TEXT EXCERPT:
━━━━━━━━━━━━━━━━

Very Sad News

Saying goodbye to my fine, furry friend…


It brings me great sadness to tell you all that my dear cat Linus of nearly 13 years had to be put to sleep earlier today. He began to get sick last week and on Saturday was in very bad shape. He hadn’t been eating and had shed way too much weight. Today it was discovered that his kidneys had failed him. His age combined with a slight heart murmur forced me to make that difficult decision no one ever wants to make.

Those of you who met Linus will remember him as the sweetest, shyest, goofiest big-ol’-Marmaduke of a cat. And once you got to know him, he’d babble on and on to you about his day and the various birds and critters that would torment him thru the window. You may remember how he and I would rough-house; wrestling and tossing around. And how I’d get him to stop by grabbing his face and sticking my nose against his. No other cat was ever so trusting.

Never once did he bite or scratch in anger. And he certainly was big enough to cause some serious damage if he wanted to. Averaging a good 18-20 pounds and standing bigger than most small dogs, Linus was huge without ever being fat. He would charge me from across the room and bear hug my leg to knock me over. He was by best friend for many years.

━━━━━━━━━━━━━━━━

LISTING:
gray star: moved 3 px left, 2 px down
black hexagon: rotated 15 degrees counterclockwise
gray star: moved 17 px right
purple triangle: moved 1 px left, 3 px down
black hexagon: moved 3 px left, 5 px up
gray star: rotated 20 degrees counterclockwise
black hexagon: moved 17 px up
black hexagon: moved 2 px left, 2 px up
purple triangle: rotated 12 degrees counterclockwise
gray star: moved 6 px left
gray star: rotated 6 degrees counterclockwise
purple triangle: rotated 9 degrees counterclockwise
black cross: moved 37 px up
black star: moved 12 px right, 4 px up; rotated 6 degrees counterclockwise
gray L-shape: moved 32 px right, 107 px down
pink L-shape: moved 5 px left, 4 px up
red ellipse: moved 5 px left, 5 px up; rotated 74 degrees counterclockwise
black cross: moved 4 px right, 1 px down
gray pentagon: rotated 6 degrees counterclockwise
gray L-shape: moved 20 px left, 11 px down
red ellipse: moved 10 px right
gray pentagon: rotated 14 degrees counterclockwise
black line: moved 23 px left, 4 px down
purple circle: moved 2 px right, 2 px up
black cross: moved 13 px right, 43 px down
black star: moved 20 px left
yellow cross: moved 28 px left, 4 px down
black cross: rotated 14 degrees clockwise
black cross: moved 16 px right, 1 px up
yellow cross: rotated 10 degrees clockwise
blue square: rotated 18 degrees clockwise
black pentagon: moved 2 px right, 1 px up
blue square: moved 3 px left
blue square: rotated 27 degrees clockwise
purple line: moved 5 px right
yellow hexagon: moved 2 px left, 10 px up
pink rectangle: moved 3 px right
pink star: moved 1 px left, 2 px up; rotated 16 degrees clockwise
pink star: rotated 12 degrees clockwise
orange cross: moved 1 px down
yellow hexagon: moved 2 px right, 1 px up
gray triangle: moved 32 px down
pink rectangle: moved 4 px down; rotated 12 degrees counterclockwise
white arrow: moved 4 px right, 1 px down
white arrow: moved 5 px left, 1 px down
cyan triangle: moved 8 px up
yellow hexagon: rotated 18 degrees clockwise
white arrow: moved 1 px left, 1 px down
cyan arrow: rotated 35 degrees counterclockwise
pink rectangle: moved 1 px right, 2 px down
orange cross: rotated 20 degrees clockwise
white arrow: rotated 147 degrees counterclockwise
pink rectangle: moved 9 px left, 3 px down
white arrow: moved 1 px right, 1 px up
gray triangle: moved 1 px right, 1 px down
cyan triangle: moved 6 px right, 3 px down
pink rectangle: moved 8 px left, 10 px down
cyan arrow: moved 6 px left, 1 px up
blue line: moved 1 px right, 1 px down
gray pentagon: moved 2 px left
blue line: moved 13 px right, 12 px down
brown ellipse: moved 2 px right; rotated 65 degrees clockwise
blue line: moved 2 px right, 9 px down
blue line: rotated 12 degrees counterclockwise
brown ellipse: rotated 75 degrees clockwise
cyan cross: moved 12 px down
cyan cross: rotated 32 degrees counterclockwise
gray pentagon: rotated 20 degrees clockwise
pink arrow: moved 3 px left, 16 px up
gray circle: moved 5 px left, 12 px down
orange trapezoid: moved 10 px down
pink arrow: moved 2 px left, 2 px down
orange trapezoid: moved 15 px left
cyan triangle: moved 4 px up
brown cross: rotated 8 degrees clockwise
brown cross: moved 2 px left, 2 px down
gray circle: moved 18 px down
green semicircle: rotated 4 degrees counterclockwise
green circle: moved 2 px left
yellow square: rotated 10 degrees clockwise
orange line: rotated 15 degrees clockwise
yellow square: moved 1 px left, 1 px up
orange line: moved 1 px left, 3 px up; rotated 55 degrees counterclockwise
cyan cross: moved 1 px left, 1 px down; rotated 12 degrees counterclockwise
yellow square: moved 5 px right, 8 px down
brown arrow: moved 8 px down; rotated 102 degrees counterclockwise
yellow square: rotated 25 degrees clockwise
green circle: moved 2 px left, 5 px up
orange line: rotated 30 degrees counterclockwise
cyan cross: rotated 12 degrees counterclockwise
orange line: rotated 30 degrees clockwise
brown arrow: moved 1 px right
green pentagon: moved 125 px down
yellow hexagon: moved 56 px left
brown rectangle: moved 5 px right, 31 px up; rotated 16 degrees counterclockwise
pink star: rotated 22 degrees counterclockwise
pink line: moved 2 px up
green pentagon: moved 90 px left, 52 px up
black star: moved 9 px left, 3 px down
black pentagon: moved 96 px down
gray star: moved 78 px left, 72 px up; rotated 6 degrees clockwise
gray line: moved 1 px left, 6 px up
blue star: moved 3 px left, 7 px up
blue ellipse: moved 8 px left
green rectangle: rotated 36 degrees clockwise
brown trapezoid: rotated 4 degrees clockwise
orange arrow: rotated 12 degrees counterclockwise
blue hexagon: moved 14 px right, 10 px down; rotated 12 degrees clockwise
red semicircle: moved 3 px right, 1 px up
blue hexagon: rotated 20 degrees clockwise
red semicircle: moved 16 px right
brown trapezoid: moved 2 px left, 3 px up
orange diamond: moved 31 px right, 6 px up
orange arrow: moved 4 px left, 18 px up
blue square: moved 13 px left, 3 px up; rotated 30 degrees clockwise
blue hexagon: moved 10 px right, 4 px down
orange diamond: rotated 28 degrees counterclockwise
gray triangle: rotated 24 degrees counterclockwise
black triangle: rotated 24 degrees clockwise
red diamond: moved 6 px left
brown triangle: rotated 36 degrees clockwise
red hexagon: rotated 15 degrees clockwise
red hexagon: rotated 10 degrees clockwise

━━━━━━━━━━━━━━━━

GOALS:
[1] Can you echo back the entire post about saying goodbye to Linus the cat, word for word?
[2] Could you duplicate the rows from the very first one through the line holding "purple triangle: rotated 9", inclusive, and nothing beyond them?

SOLUTIONS BY TASK:
[1]
Very Sad News

Saying goodbye to my fine, furry friend…


It brings me great sadness to tell you all that my dear cat Linus of nearly 13 years had to be put to sleep earlier today. He began to get sick last week and on Saturday was in very bad shape. He hadn’t been eating and had shed way too much weight. Today it was discovered that his kidneys had failed him. His age combined with a slight heart murmur forced me to make that difficult decision no one ever wants to make.

Those of you who met Linus will remember him as the sweetest, shyest, goofiest big-ol’-Marmaduke of a cat. And once you got to know him, he’d babble on and on to you about his day and the various birds and critters that would torment him thru the window. You may remember how he and I would rough-house; wrestling and tossing around. And how I’d get him to stop by grabbing his face and sticking my nose against his. No other cat was ever so trusting.

Never once did he bite or scratch in anger. And he certainly was big enough to cause some serious damage if he wanted to. Averaging a good 18-20 pounds and standing bigger than most small dogs, Linus was huge without ever being fat. He would charge me from across the room and bear hug my leg to knock me over. He was by best friend for many years.

[2]
gray star: moved 3 px left, 2 px down
black hexagon: rotated 15 degrees counterclockwise
gray star: moved 17 px right
purple triangle: moved 1 px left, 3 px down
black hexagon: moved 3 px left, 5 px up
gray star: rotated 20 degrees counterclockwise
black hexagon: moved 17 px up
black hexagon: moved 2 px left, 2 px up
purple triangle: rotated 12 degrees counterclockwise
gray star: moved 6 px left
gray star: rotated 6 degrees counterclockwise
purple triangle: rotated 9 degrees counterclockwise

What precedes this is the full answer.